Mais c’est le guitariste Claude Barthélemy (1989-1991), grand spécialiste de l’hybridation des genres, qui rompt véritablement le ton big-bandesque de l’ONJ. En réduisant les soufflants à sept, en introduisant l’accordéon, en misant sur trois guitaristes et en bouleversant la disposition scénique de l’ensemble. De cet « orchestre de chambre » expérimental naît une musique complexe, aux confins du contemporain, du blues et du jazz le plus baroque. Une boîte à idées qui achève de « déformaliser » le big band, comme le préconisait déjà François Jeanneau.

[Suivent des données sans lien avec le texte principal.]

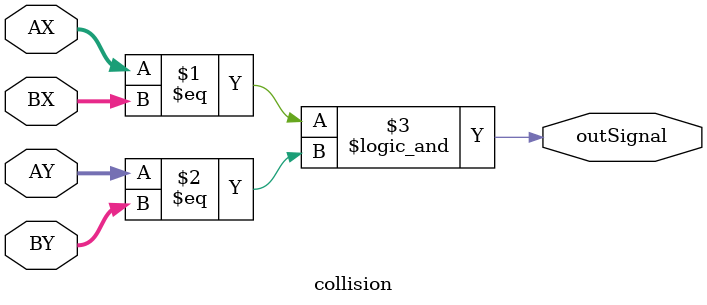
<source format=v>


/*
 * AX: 8bit X coordinates of A
 * AY: 7bit Y coordinates of A
 * 
 * outSignal = (AX==BX)&&(AY==BY);
 */
module collision(AX, AY, BX, BY, outSignal);
	input [7:0] AX, BX;
	input [6:0] AY, BY;
	output outSignal;
	assign outSignal = ((AX==BX)&&(AY==BY));
endmodule
</source>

En suivant chacun leurs visions et intuitions, les Denis Badault (1991-1994), Laurent Cugny (1994-1997), Didier Levallet (1997-2000), Paolo Damiani (2000-2002) et Franck Tortiller (2005-2008) se sont relayés dans cette mission de service public sans jamais prétendre figurer pour autant un « état du jazz français ». Soit huit directeurs musicaux en tout (dont un double mandat pour Barthélemy), et désormais un directeur artistique, l’éclectique Daniel Yvinec, élu pour six ans en 2008, pour un ONJ d’une nature encore renouvelée, dont l’histoire est en train de se jouer – notamment à travers le superbe projet Shut Up and Dance .

Pour fêter les vingt-cinq printemps de l’Orchestre national de jazz, l’Ajon (Association pour le jazz en orchestre national) et la maison de disques Abeille Musique ­procèdent depuis janvier 2011 à la réédition numérique de l’ensemble des albums originaux ­(remasterisés) des neuf versions « intégrales » de l’orchestre. Six de ces Histoires d’ONJ sont d’ores et déjà disponibles sur l’ensemble des plateformes de téléchargement et nous donnent l’occasion de redécouvrir un cortège de créations jazzistiques qui ont, dans l’ensemble, fort bien vieilli.